Un circo consentido
«El ‘reality’ es la Buchinger de la vanidad, una suerte de clínica de adelgazamiento del ego donde la celebridad es mantenida a dieta de privilegios»
Dejar pasar ciertas oportunidades es un gesto de caballerosidad. Una vez me propusieron ir a Supervivientes. Rehusé. No tenía reputación que perder, pero las privaciones me habrían llevado a abrir demasiado la boca, por lo menos como a Hannibal Lecter. De la telerrealidad es difícil volver sin daño. Se habla estos días de la participación de Verónica Forqué en MasterChef con una ingenuidad pasmosa, como si acabáramos de descubrir que los concursantes de los reality valen lo que pesan sus polémicas, que sus penurias son las palomitas del público y que los desmayos de hoy —¡la telelerrealidad!— son la audiencia de mañana. Share o no share, esa es la cuestión. Por eso no se entiende más que como un ejercicio de hipocresía con tirabuzón que los propios emperadores del circo mediático le afeen ahora al personal que salive con la sangre.
El reality es la Buchinger de la vanidad, una suerte de clínica de adelgazamiento del ego donde la celebridad es mantenida a dieta de privilegios. Algunos llegan con la arrogancia ya enflaquecida, aferrados al peluche de un pasado glorioso roído por el olvido. No suelen acertar los profesionales que persiguen relanzar sus carreras en la montaña rusa del reality show porque el único prestigio que sobrevive a la telerrealidad es el que no se tiene. Su imagen se devalúa y apenas les espera un destino tertulianesco, la publicidad o más olvido; al menos hasta que la muerte los repare. Pero a veces no se puede escoger, como cuando Blaise Cendrars fue a vender unos versos a una revista y le dijeron que no pagaban versos: «Pues ponga el poema en prosa y págueme».

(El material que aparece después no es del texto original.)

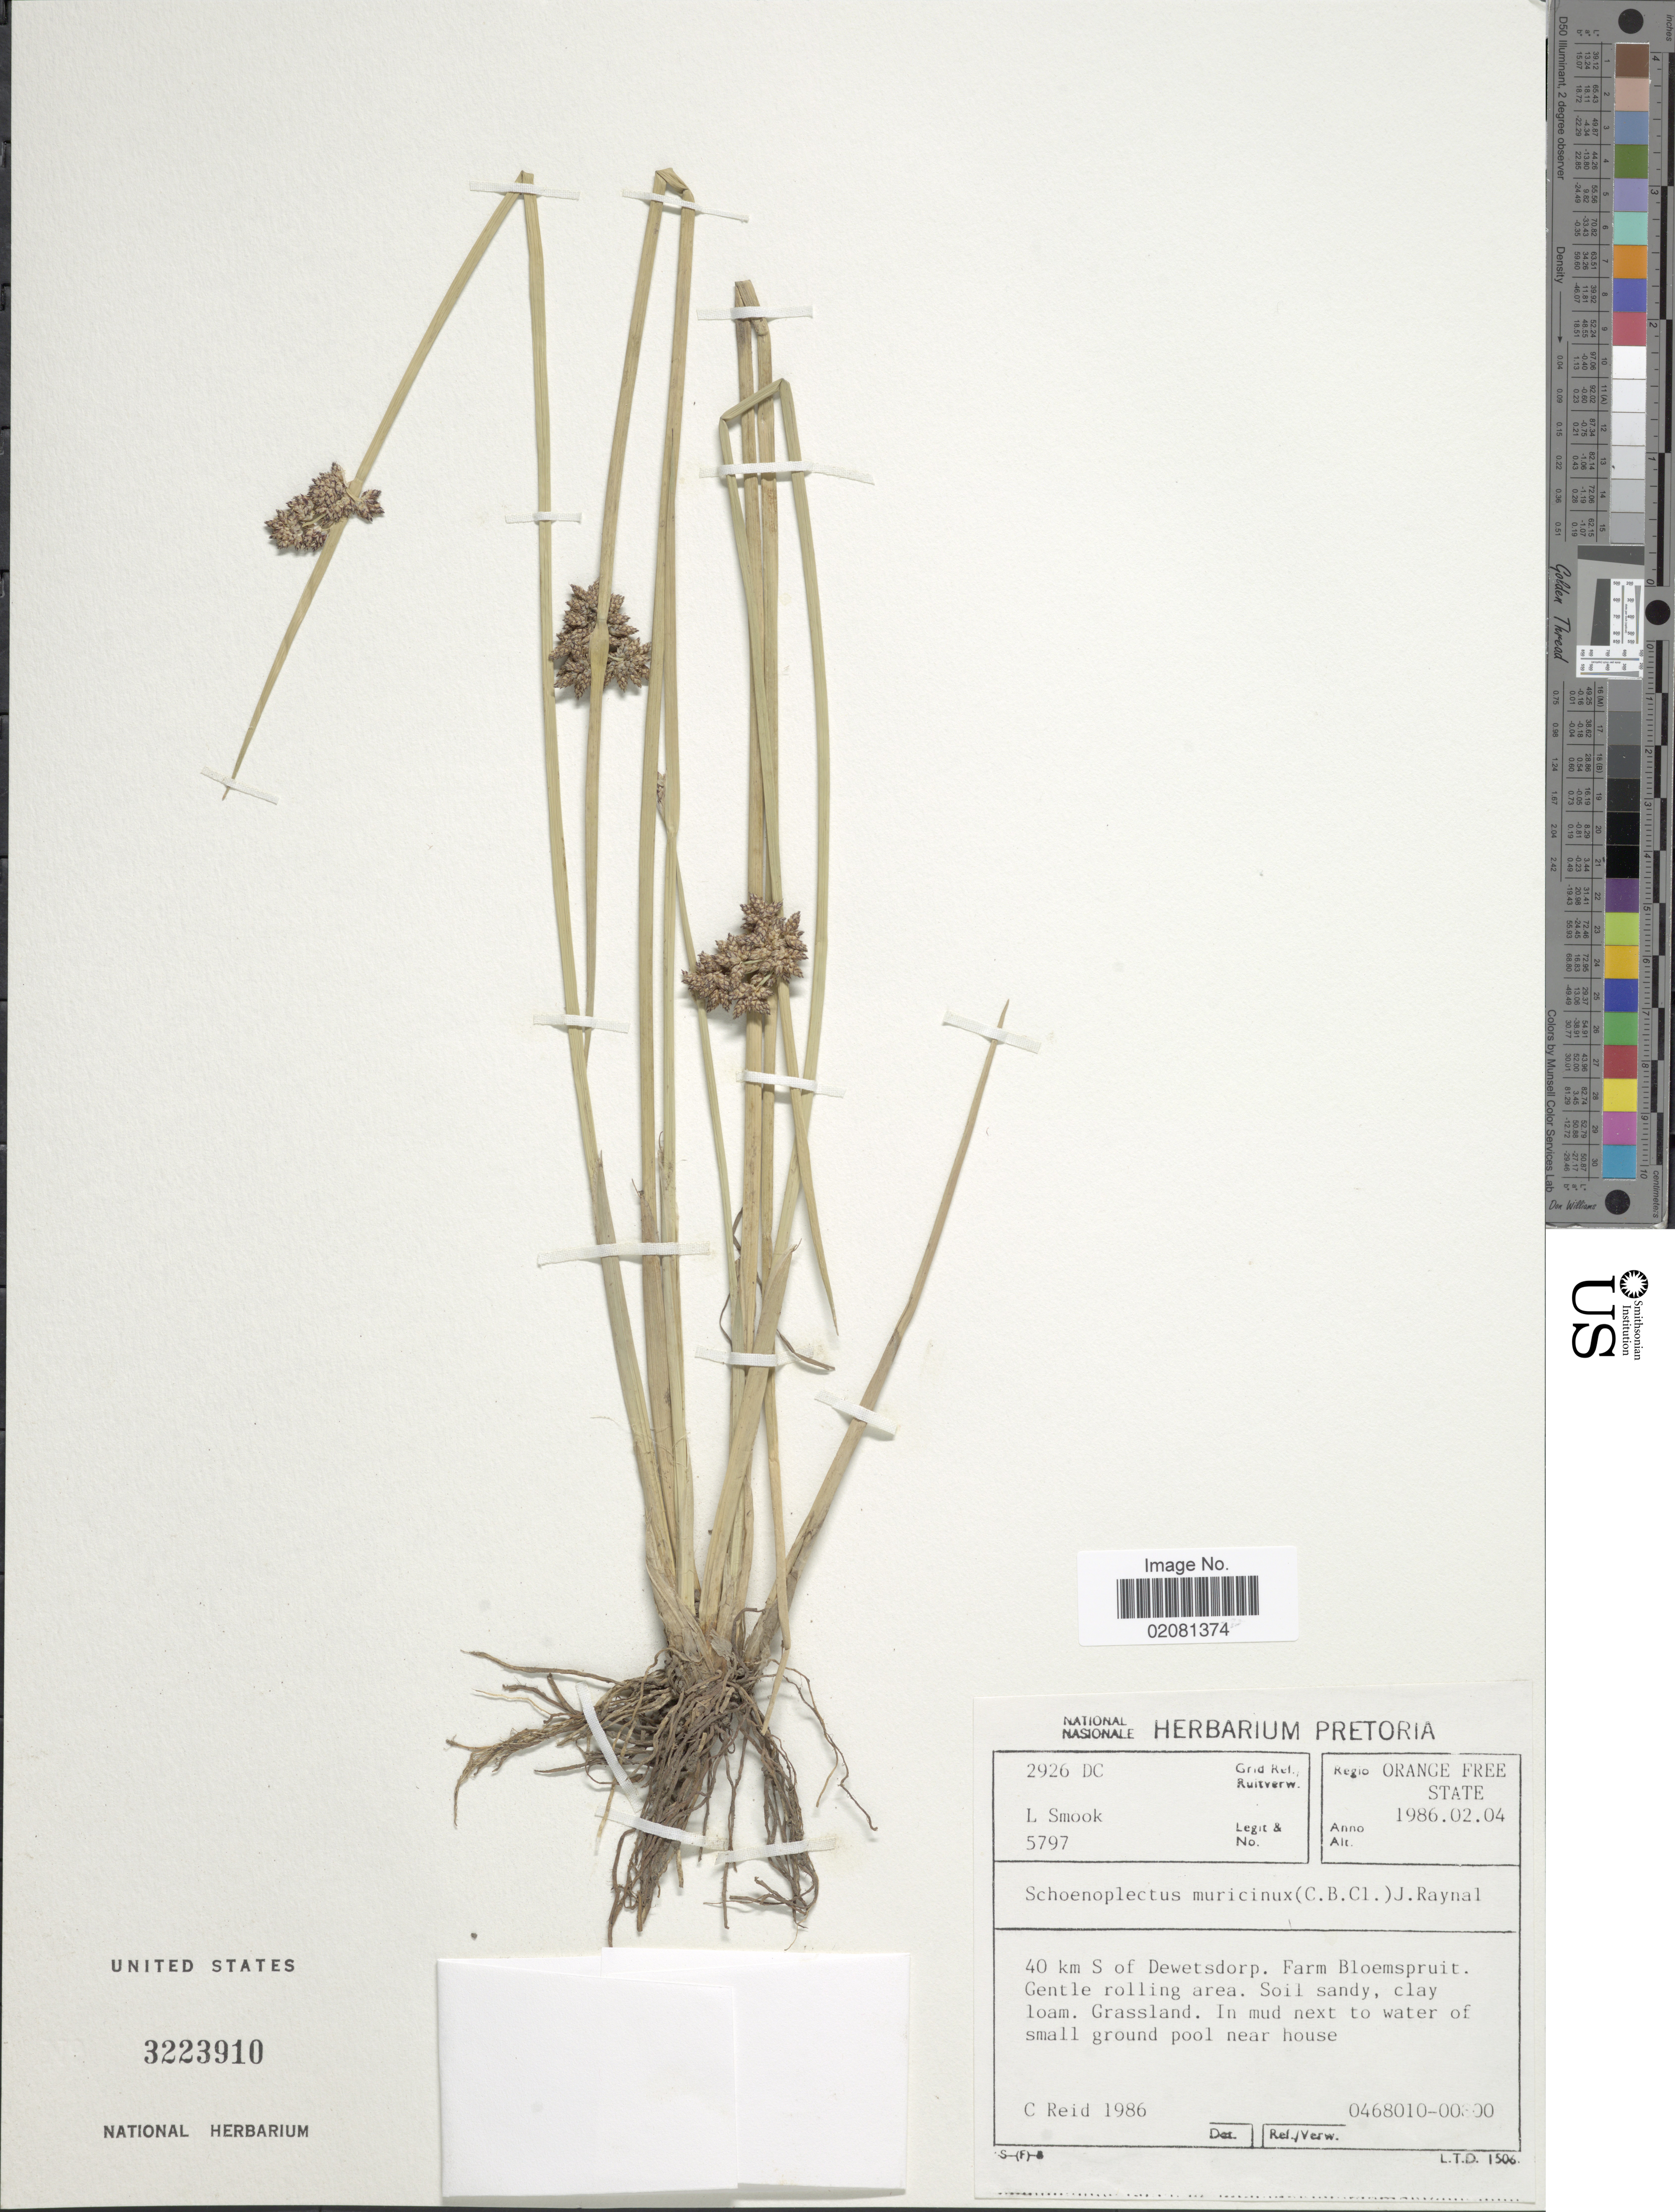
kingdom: Plantae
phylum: Tracheophyta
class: Liliopsida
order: Poales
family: Cyperaceae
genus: Schoenoplectus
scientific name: Schoenoplectus muricinux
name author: (C.B. Clarke) J. Raynal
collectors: L. Smook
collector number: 5797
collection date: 1986-02-04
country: South Africa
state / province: Free State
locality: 40 km S of Dewetsdorp, Far, Bloemspruit, gentle rolling area, Grid Ref.2926 DC.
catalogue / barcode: US 3223910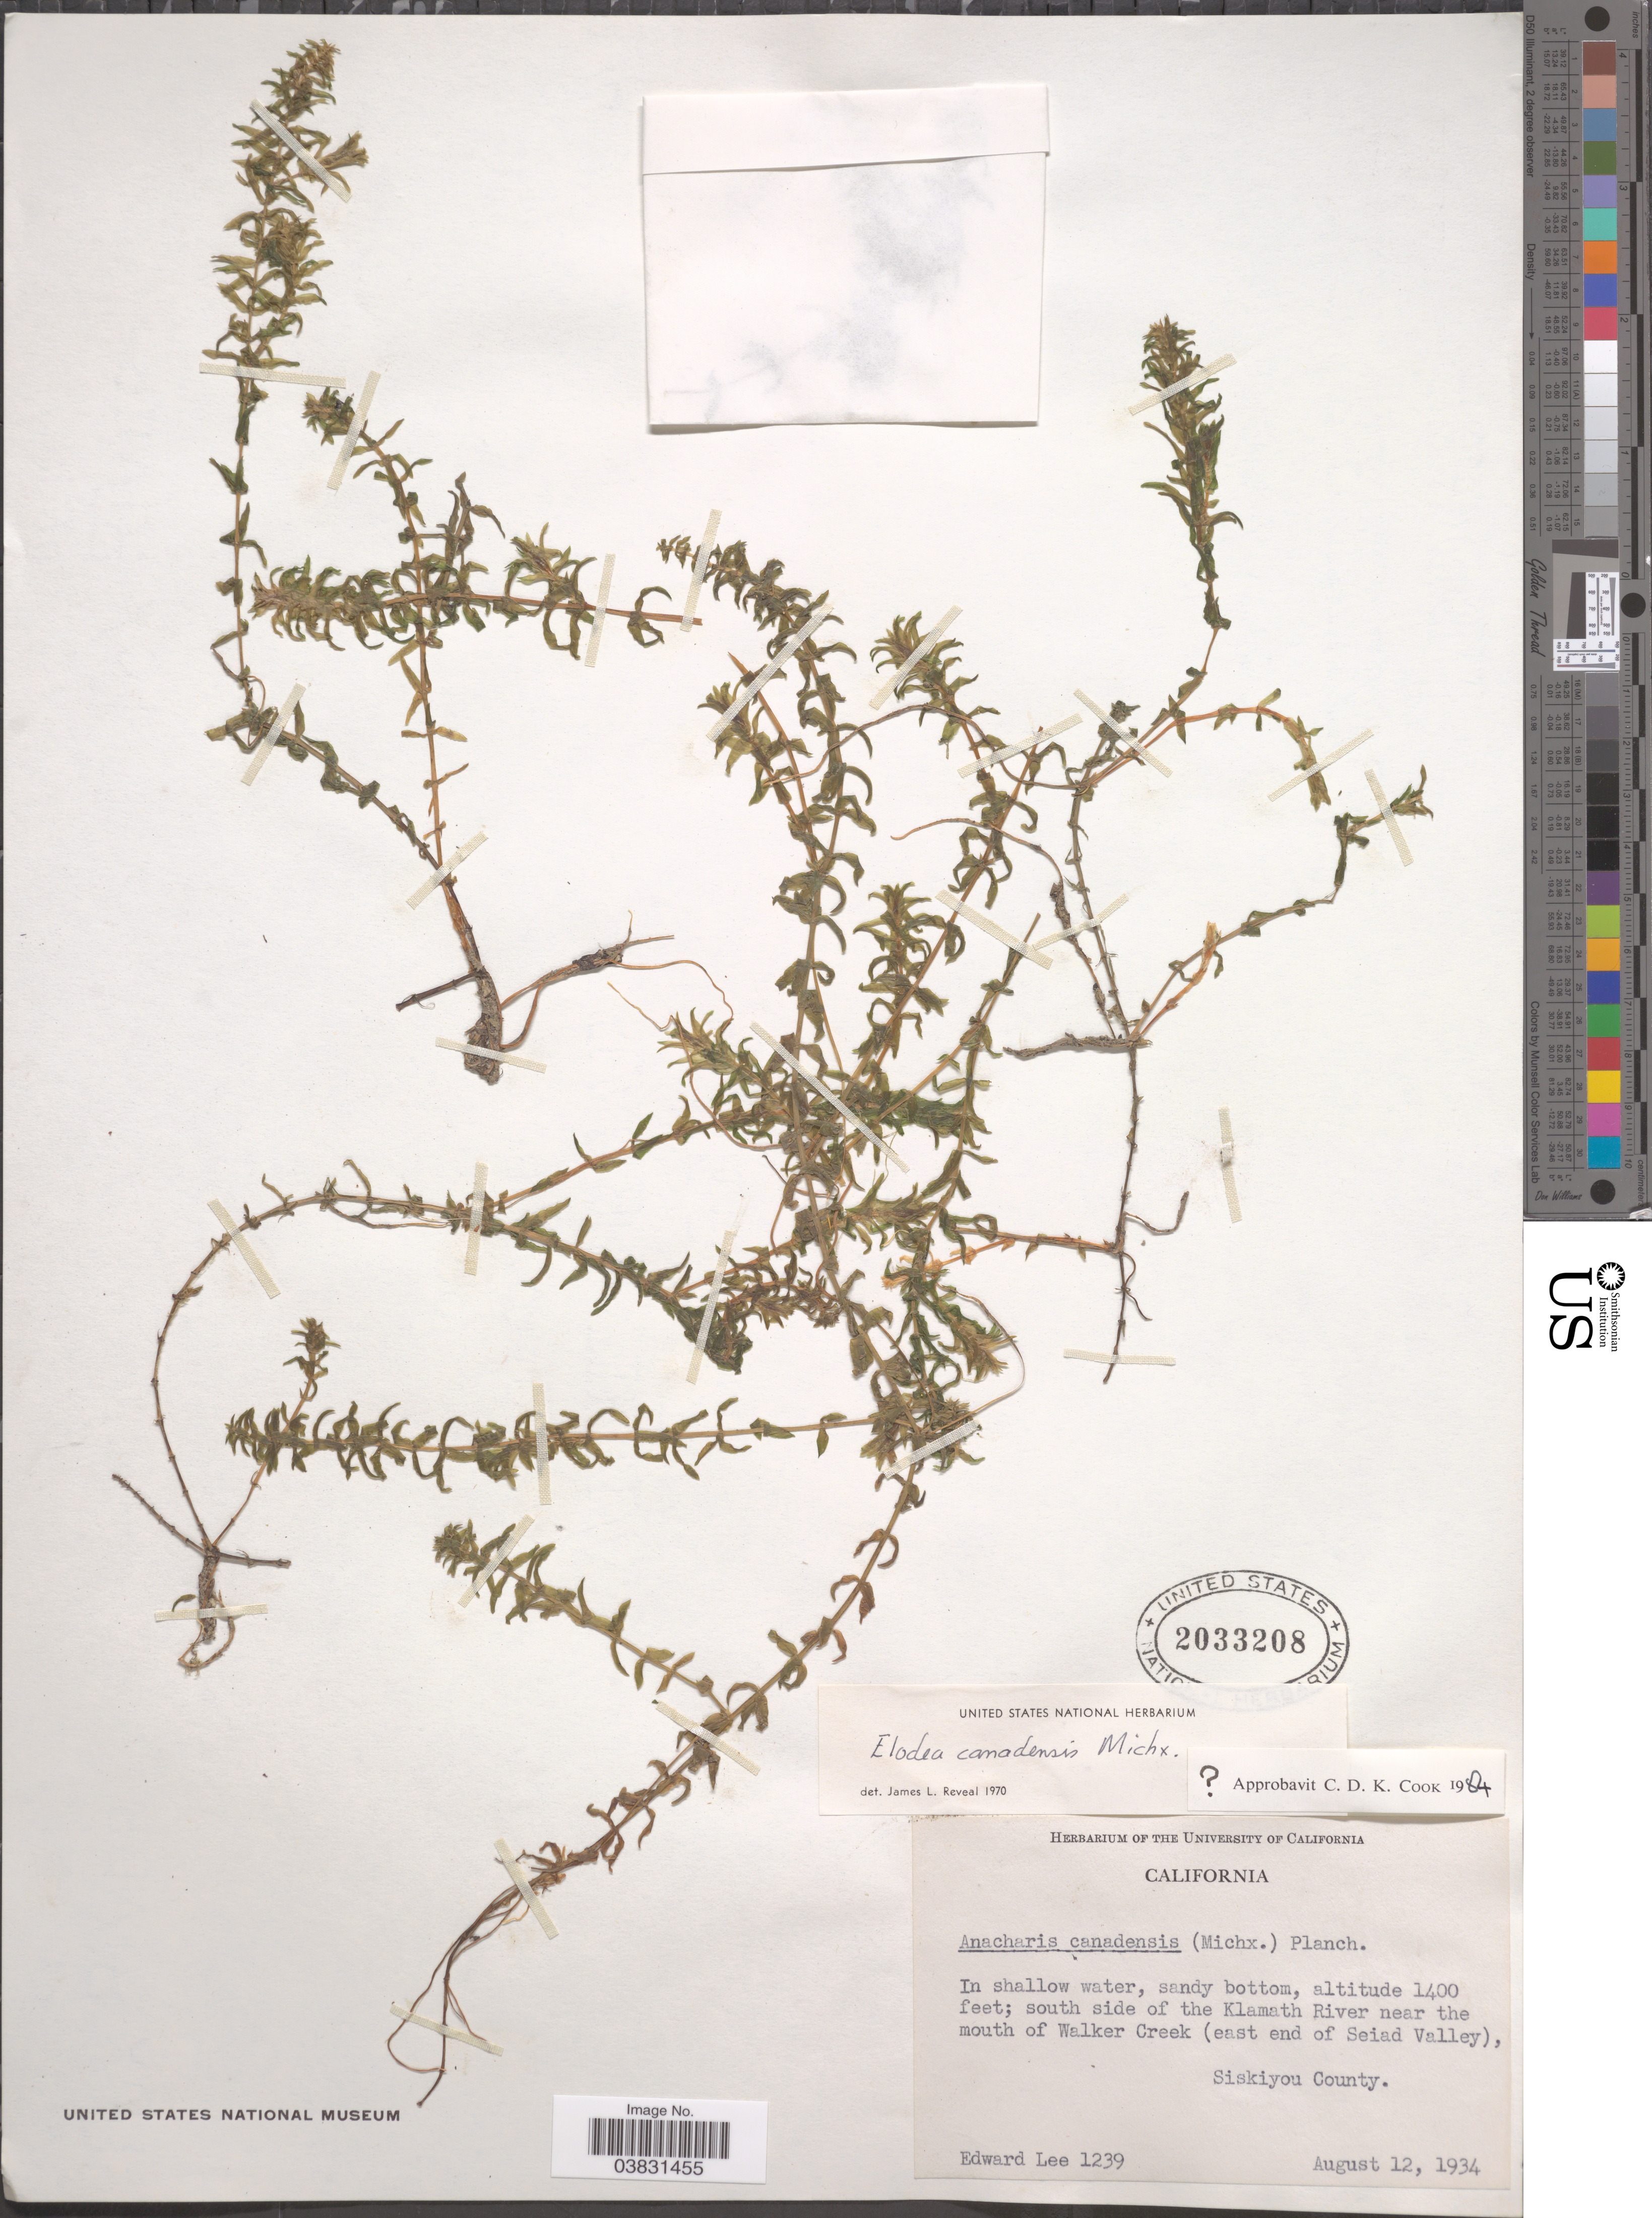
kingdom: Plantae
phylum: Tracheophyta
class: Liliopsida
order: Alismatales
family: Hydrocharitaceae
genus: Elodea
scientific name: Elodea canadensis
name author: Michx.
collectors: E. Lee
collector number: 1239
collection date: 1934-08-12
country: United States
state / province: California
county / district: Siskiyou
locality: South side of the Klamath River near the mouth of Walker Creek (east end of Seiad Valley), Siskiyou County.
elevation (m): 427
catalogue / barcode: US 2033208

En Extinción, Foster Wallace ya destacaba la tendencia a absorber a los famosos en «la matriz de violación y desnudez» del reality show, y anticipaba un desnudamiento final con programas sobre cirugías de famosos, muerte de famosos o autopsias de famosos. La razón de esta querencia era que resolvía un conflicto del que la celebridad formaba parte: el conflicto, apuntaba Wallace, «entre la centralidad subjetiva de nuestras vidas versus nuestra conciencia de su insignificancia objetiva». La telerrealidad vip gestiona esa sensación de insignificancia del espectador empequeñeciendo a la estrella, de ahí que se les provoque hasta que griten, se enfaden, sufran o escupan sandeces igual que el común de los mortales.
La realidad televisiva, como la política, no es más que el grado de ficción que estemos dispuestos a tolerar. El agotamiento de los formatos de cocina ha llevado a anteponer los cuchillos a los fogones, pero los participantes aguantan a pesar del guion y de ellos mismos. Otros abandonan, sin que suponga el fin de sus vidas. Si para fulminar a un personaje bastara con llevarlo a un reality, hace tiempo que Casado habría mandado a Ayuso a MasterChef. Además, la telerrealidad tiene una importante ventaja sobre la realidad: por muy atroz que sea, se puede cambiar con un simple mando a distancia. Lástima que no haya otro mando para apagar nuestros monstruos interiores.